Obama is addressing the United Nations for the final time as president.
Obama says the benefits of global integration need to be broadly shared. He says the global economy needs to work better for all people, not just those at the top.
The top U.S. diplomat has urged Pakistan's prime minister to prevent "all terrorists" from using the nation's territory as safe havens.
The appeal from Secretary of State John Kerry to Prime Minister Nawaz Sharif came as tensions escalated between Pakistan and India after suspected rebels killed 18 Indian soldiers in an attack on a military base in the disputed territory of Kashmir.
The State Department said Tuesday that Kerry met Sharif Monday on the sidelines of the U.N. General Assembly.
Kerry expressed "strong concern" with the recent violence in Kashmir, particularly Sunday's attack, and called on all sides to reduce tensions.
He also urged restraint in nuclear weapons programs.
India on Tuesday accused Pakistan of firing at an Indian military position in Kashmir, which Pakistan denied.
Taking the world stage for the last time as secretary-general, Ban Ki-moon unleashes years of pent-up anger at leaders who keep "feeding the war machine" in Syria, violate human rights and prevent aid deliveries to starving people.
The U.N. chief told leaders at Tuesday's opening of General Assembly's annual ministerial meeting that "powerful patrons" of both sides in the more than five-year Syrian conflict "have blood on their hands"
"Present in this hall today are representatives of governments that have ignored, facilitated, funded, participated in or even planned and carried out atrocities inflicted by all sides of the Syria conflict against Syrian civilians," he said.
Ban said "many groups have killed innocent civilians — none more so than the government of Syria."
And he accused South Sudan's feuding leaders of betraying their people. He said "in too many places, we see leaders rewriting constitutions, manipulating elections and taking other desperate steps to cling to power."
Italian opera singer Andrea Bocelli kicks off the 71st session of the United Nations General Assembly as world leaders convene to address most pressing global and regional issues.
Bocelli's performance of Nessun Dorma on Monday earned a standing ovation from heads of state.
U.N. officials say at least 20 countries are expected to formally join the Paris Agreement on climate change this week, greatly improving the pact's chances of coming into force just a year after it was negotiated.
That's considered a blistering pace in the world of international diplomacy, reflecting a sense of urgency in the fight against global warming and a desire to seal the deal before the Obama administration leaves office.

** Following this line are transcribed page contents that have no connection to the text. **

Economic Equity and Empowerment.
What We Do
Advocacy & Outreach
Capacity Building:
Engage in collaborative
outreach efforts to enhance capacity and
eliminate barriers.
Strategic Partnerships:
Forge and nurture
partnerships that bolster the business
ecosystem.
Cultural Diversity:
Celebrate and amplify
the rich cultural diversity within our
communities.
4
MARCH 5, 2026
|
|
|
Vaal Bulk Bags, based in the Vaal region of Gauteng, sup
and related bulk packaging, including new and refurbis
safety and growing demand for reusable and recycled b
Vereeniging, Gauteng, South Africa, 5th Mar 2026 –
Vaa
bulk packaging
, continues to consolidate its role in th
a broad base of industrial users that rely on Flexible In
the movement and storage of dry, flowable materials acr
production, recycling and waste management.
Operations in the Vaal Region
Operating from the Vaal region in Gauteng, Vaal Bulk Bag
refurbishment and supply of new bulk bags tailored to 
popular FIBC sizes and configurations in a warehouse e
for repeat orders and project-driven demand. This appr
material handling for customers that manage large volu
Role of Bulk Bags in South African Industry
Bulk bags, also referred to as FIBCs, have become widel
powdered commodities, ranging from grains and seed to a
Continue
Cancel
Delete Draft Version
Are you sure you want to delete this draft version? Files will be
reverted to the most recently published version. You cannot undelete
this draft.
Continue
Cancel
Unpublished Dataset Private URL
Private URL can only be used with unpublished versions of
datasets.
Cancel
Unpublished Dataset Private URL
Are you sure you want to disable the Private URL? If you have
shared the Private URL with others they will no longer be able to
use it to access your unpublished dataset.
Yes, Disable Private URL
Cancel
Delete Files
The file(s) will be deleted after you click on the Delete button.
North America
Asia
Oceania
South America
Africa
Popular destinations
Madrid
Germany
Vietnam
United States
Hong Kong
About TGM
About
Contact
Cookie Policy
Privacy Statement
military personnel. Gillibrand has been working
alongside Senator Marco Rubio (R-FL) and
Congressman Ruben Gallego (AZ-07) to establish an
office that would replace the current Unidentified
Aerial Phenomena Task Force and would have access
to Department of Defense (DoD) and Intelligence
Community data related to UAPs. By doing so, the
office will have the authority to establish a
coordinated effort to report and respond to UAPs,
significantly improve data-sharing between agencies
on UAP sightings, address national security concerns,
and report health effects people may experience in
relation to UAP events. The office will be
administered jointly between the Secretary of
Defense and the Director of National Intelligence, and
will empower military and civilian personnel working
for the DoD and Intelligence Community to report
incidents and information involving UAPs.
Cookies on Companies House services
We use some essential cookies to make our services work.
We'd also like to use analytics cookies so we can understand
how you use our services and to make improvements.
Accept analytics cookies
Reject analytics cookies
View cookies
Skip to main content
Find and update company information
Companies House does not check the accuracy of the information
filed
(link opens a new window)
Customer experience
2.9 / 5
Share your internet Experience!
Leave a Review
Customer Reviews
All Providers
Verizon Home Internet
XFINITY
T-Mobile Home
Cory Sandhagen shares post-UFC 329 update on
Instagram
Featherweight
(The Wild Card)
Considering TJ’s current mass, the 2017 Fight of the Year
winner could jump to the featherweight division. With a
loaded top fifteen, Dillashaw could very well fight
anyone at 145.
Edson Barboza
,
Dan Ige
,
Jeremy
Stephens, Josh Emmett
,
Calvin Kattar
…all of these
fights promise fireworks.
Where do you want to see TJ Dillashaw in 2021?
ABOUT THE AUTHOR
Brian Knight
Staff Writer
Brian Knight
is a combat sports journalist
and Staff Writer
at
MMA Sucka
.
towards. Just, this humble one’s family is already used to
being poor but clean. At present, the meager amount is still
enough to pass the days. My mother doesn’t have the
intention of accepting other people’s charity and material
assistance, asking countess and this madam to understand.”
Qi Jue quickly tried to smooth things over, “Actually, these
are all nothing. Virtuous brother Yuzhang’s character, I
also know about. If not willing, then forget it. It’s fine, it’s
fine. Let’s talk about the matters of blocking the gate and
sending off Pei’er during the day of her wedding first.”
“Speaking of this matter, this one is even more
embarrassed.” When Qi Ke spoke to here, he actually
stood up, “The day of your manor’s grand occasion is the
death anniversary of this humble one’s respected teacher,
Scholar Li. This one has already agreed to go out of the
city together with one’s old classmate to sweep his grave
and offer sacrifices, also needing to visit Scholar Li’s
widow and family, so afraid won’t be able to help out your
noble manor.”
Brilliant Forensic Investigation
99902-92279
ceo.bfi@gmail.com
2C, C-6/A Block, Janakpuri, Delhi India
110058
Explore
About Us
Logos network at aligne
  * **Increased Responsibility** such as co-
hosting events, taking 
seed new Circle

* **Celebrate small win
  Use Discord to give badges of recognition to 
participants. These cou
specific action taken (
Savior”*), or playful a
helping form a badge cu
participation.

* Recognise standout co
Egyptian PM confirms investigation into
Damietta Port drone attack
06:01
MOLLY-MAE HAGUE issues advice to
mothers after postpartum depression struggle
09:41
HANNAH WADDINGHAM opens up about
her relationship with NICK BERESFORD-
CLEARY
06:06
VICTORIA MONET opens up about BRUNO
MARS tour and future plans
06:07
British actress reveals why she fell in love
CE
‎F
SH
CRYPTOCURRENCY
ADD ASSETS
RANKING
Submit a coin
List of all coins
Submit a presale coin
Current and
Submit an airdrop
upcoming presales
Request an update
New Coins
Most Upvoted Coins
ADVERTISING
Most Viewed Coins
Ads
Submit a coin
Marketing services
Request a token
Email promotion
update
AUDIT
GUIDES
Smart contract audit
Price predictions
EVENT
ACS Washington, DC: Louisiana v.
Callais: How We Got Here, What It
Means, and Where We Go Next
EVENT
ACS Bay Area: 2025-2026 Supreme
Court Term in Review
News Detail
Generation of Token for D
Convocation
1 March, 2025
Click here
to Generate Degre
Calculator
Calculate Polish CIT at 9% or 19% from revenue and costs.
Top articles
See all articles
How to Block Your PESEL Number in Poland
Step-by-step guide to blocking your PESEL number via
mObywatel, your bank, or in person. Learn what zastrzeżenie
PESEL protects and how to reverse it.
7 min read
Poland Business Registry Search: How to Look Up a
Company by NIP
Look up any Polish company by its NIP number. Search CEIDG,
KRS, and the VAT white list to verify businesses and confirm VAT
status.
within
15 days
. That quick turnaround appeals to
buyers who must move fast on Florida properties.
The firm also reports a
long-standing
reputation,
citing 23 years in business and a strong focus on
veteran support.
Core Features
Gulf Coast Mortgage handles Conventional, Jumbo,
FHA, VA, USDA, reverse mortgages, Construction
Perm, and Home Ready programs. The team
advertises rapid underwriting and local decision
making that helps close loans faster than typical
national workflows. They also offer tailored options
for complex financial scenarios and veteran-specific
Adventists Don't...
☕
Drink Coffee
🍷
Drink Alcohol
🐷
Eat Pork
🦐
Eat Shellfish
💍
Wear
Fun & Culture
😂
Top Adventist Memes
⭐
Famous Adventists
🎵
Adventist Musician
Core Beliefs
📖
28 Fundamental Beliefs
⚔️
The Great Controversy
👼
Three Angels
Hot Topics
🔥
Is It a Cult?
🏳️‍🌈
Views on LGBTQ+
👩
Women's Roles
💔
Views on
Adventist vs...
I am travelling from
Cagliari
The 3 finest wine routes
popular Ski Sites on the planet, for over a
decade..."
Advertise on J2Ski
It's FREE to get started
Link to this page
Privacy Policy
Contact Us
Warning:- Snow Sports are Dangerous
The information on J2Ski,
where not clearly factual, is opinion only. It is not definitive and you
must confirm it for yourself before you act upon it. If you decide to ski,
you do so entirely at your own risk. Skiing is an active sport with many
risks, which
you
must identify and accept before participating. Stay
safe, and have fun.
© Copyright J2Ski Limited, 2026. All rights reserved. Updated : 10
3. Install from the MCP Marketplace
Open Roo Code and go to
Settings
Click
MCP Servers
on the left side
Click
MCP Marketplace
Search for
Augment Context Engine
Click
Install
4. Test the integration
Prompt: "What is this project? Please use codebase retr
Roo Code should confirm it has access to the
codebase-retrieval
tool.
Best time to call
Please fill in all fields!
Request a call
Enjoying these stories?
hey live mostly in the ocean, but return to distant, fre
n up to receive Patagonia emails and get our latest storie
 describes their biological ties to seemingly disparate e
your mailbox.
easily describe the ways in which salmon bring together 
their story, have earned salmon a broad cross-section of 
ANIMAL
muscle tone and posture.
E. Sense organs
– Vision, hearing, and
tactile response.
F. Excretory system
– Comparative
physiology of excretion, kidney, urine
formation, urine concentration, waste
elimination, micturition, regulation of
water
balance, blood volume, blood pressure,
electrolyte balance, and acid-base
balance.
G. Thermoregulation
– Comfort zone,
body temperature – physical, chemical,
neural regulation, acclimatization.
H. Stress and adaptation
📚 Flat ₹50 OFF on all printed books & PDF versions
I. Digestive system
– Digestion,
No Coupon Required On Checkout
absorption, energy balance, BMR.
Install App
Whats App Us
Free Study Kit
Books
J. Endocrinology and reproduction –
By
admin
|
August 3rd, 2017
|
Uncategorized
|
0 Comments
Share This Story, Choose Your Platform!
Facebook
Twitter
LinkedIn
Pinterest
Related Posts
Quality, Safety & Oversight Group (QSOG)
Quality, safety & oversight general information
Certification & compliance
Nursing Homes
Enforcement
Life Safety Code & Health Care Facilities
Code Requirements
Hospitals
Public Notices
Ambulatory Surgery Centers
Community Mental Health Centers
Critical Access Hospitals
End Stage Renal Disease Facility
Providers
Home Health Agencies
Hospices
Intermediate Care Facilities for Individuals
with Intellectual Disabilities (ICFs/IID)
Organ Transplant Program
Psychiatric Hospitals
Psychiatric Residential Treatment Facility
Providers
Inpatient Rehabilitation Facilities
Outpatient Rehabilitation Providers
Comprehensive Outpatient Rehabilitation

Brazil, Mexico, Argentina and Morocco are expected to hand over documents at the U.N. in New York on Wednesday to formally complete the ratification process. At least half a dozen small island nations including Papua New Guinea, Tonga and Kiribati will also follow suit.
Standing before the United Nations for the last time as president, Barack Obama will reassure foreign leaders that the world is better equipped to tackle its challenges than at almost any point in history despite a cascade of harrowing crises that seem devoid of viable solutions.
Obama's address marks his swan song on the international stage. He stepped into his role eight years ago with sky-high expectations and has struggled to deliver when it comes to solving global problems partially beyond America's control.
Ben Rhodes, Obama's deputy national security adviser, said the president was cognizant of the fact that bright spots such as economic growth and climate change cooperation are offset by the "great deal of unease" in the world, including Syria's civil war and concerns about Russia's aggression toward Ukraine.